İstanbul'un hafriyatını ormanlardaki eski maden ocaklarına doldurup devlete 10 bin hektar orman ve en az 5 milyar dolar gelir kazandıracaktık.
Söz konusu sahalara dikeceğimiz 5 milyon adet fıstık çamının çamfıstığından da her yıl ortalama 300 milyon dolar gelir elde edecektik.
Söz konusu projemiz 2003'de İstanbul'u 2010 Kültür Başkentine hazırlayan 3 vizyon projeden birisi seçilmişti.
"İstanbul'un 2010 Rüyası" başlığıyla gazetelerde de manşetten haber olmuştu.
İstanbul Valiliğinin takdir belgesiyle taltif edilmiş, Japonya'dan da büyük alkış almıştı.
Projemiz tüm engelleme gayretlerine rağmen 2003-2007 yılları arasında başarıyla uygulandı.
Birileri daha çok kazansın diye 2007'de durduruldu.
Maden ocakları yerine su havzalarına dökülen hafriyat yağmur sularıyla sel baskınlarına neden oldu.
Suları müsilaj ve çamura buladı.
Bu süreçte büyüyen inşaat sektöründen dolayı 'hafriyat döküm yeri' İstanbul'da olağanüstü cazibede büyük bir gelir kaynağına dönüştü.
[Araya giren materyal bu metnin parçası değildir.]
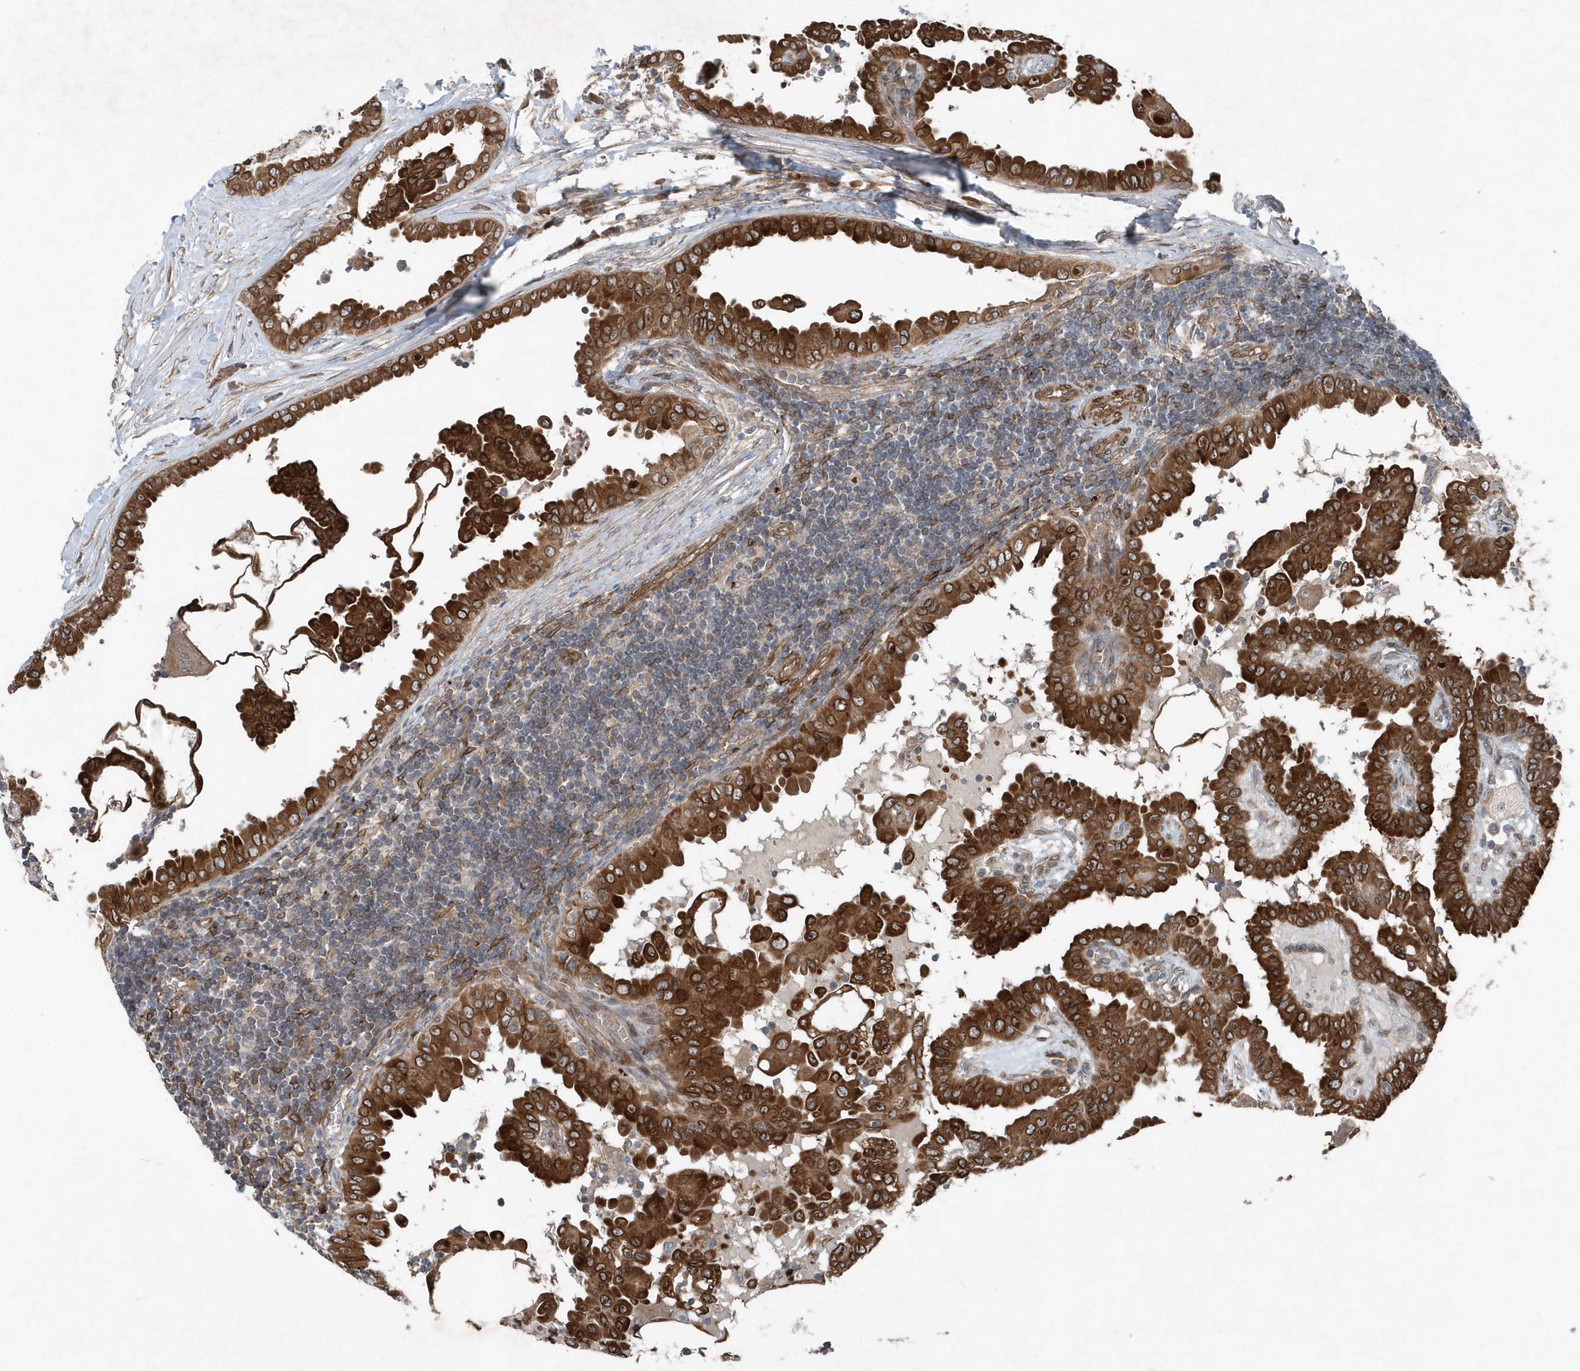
{"staining": {"intensity": "strong", "quantity": ">75%", "location": "cytoplasmic/membranous,nuclear"}, "tissue": "thyroid cancer", "cell_type": "Tumor cells", "image_type": "cancer", "snomed": [{"axis": "morphology", "description": "Papillary adenocarcinoma, NOS"}, {"axis": "topography", "description": "Thyroid gland"}], "caption": "High-magnification brightfield microscopy of thyroid cancer stained with DAB (brown) and counterstained with hematoxylin (blue). tumor cells exhibit strong cytoplasmic/membranous and nuclear staining is present in about>75% of cells.", "gene": "MCC", "patient": {"sex": "male", "age": 33}}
Söz konusu kaynaktan yüksek pay almak amacıyla 'bürokrat-siyasetçi-işadamı' birlikteliğinde 'hafriyat rantı çeteleri' oluştu.
Çoğunluğu kamu kaynağı da olan hafriyat gelirlerinin rantiyeye akıtılması amacıyla hafriyat çeteleri tarafından 'yetki gaspı' yaratılarak sorumlu kamu kurumları devre dışına itildi. 'Mera Islahı Projesi', 'Yeni Yol Projesi', 'Park Projesi', 'Sahil Dolgu Projesi' gibi projelerle hafriyat döküm alanları yaratıldı.
Yaratılan hafriyat döküm alanlarıyla çift taraflı çok büyük soygunlar yaşandı.
Hafriyata dayalı rant projelerinde bir taraftan "hafriyat temini, nakil ve dolgu bedeli" adı altında kamudan, diğer taraftan da aynı hafriyat için döküm bedeli karşılığında da vatandaşlardan milyarlarca lira para tahsil edildi.
Ranta dayalı dökümlerle de İstanbul'un su havzalarında her aşırı yağmurlardan sonra büyük sel ve su baskınlarına neden olabilecek hafriyat tepeleri oluşturuldu? Hem milletin hem de devletin soyulmasına neden olan hafriyat rantı yüksek cazibesinden dolayı 'İstanbul'daki inşaat sektörü'nün eroini oldu.
Uyuşturduğu beyinler ahlakı ve hukuki tüm değerleri ayaklar altına alarak bir taraftan ranta dayalı hafriyat yığınlarıyla, diğer taraftan da hafriyata dayalı rant projeleriyle İstanbul'un ormanlarına, sularına ve doğasına telafisi mümkün olmayan çok büyük zararlar verdiler.
Engel olmak isteyen tüm görevlilere de kamu gücüyle savaş açtılar.
Bedelini İstanbul Çamur, Müsilaj, Sel ve Su baskınlarıyla ne yazık ki çok ağır ödüyor.
Rant yaratan hafriyat dökümleri, depremden sonra İstanbul'un en büyük sorunudur.
Kalıcı önlemlerin alınması İstanbul'un yaşamı adına kaçınılmaz olmuştur.